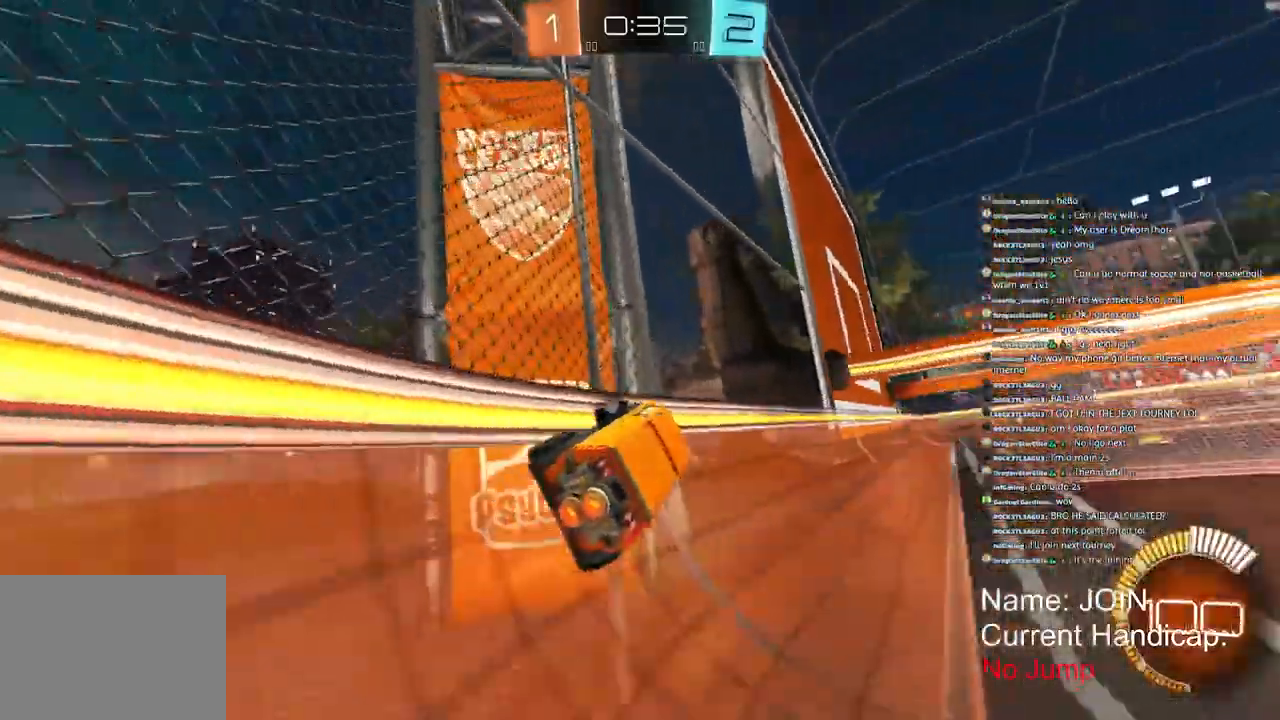
Gameplay with a controller (PlayStation layout); each line is a JSON object with the inputs held at the frame after it. "events" lists button and stick changes between this image and that frame as [ms after this image, input, new state], when the widget could be followed in between.
{"buttons": ["R2"], "left_stick": "right", "right_stick": "center", "events": [[33, "L1", "down"], [500, "L1", "up"]]}
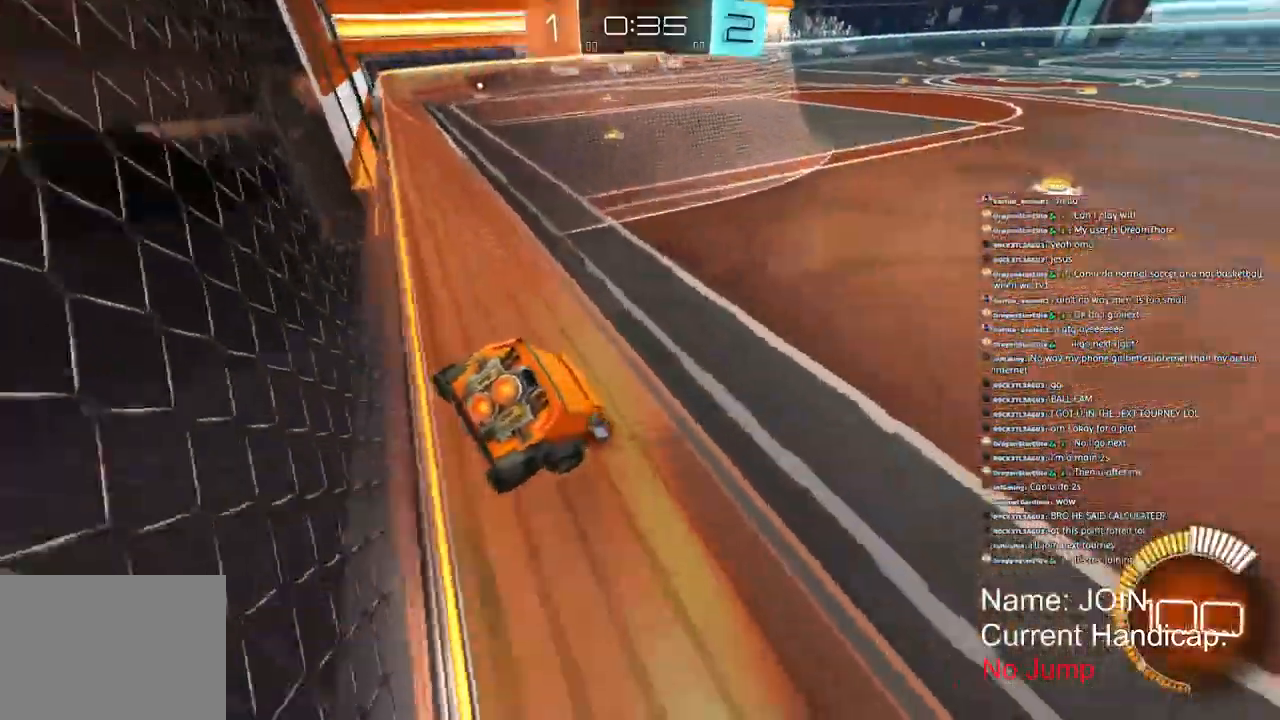
{"buttons": ["L2"], "left_stick": "down-right", "right_stick": "center"}
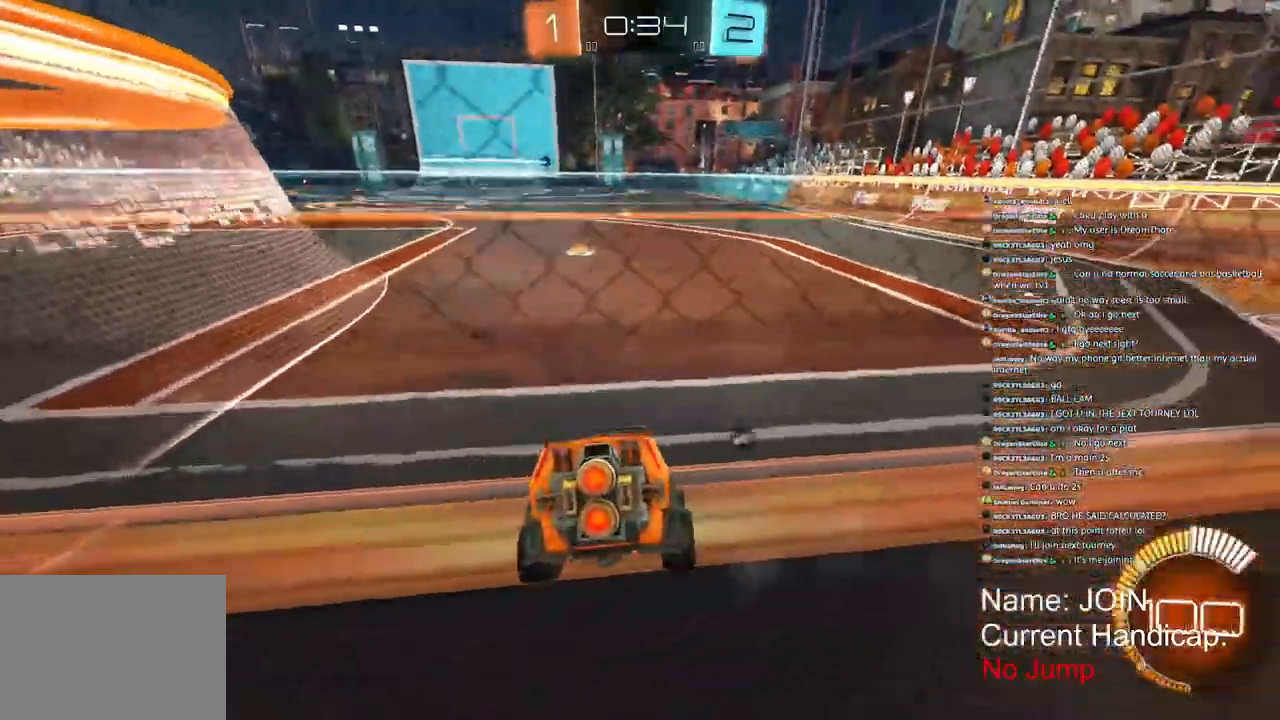
{"buttons": ["L2"], "left_stick": "down-right", "right_stick": "center", "events": [[117, "L2", "up"], [117, "R2", "down"], [250, "L2", "down"], [283, "R2", "up"]]}
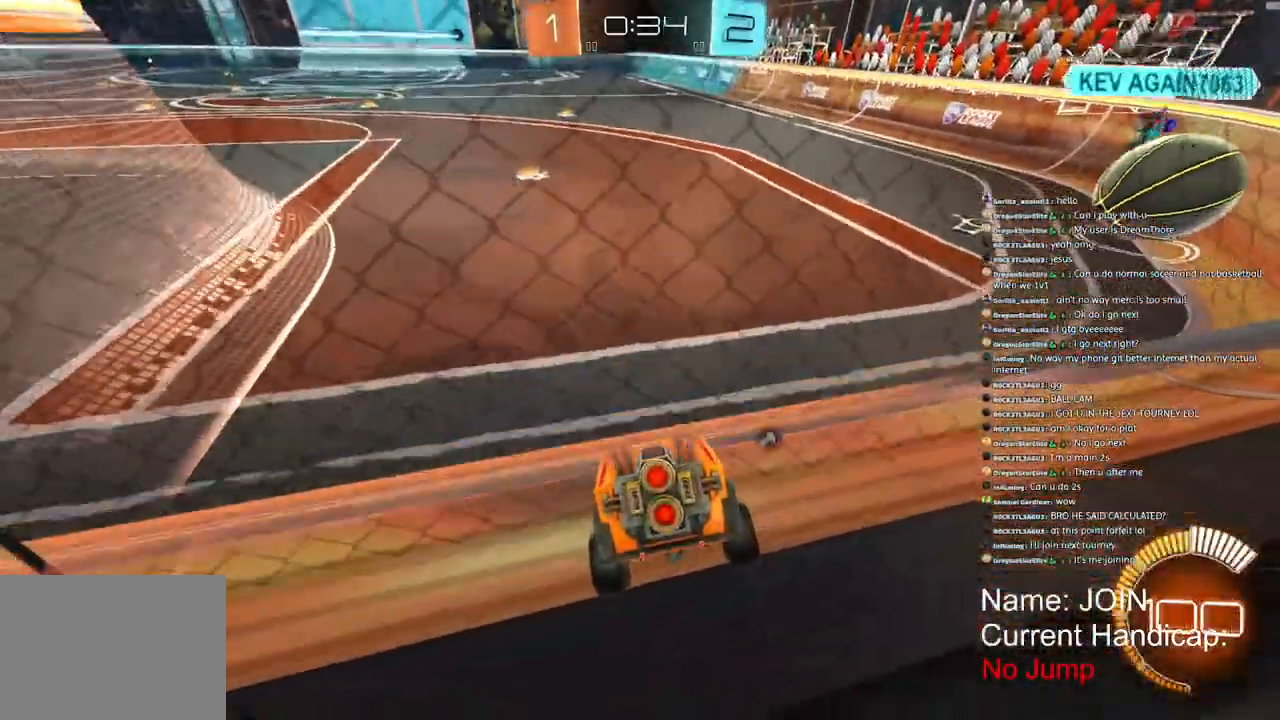
{"buttons": ["R2"], "left_stick": "down-right", "right_stick": "center", "events": [[83, "left_stick", "down"], [133, "L2", "up"], [133, "R2", "down"], [267, "left_stick", "down-right"]]}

========================================================================

§ Exercise description
Except for the pictures, copy every line of the records above exactly.

§ Problem solution
Gameplay with a controller (PlayStation layout); each line is a JSON object with the inputs held at the frame after it. "events" lists button and stick changes between this image and that frame as [ms after this image, input, new state], when the widget could be followed in between.
{"buttons": ["R2"], "left_stick": "right", "right_stick": "center", "events": [[33, "L1", "down"], [500, "L1", "up"]]}
{"buttons": ["L2"], "left_stick": "down-right", "right_stick": "center"}
{"buttons": ["L2"], "left_stick": "down-right", "right_stick": "center", "events": [[117, "L2", "up"], [117, "R2", "down"], [250, "L2", "down"], [283, "R2", "up"]]}
{"buttons": ["R2"], "left_stick": "down-right", "right_stick": "center", "events": [[83, "left_stick", "down"], [133, "L2", "up"], [133, "R2", "down"], [267, "left_stick", "down-right"]]}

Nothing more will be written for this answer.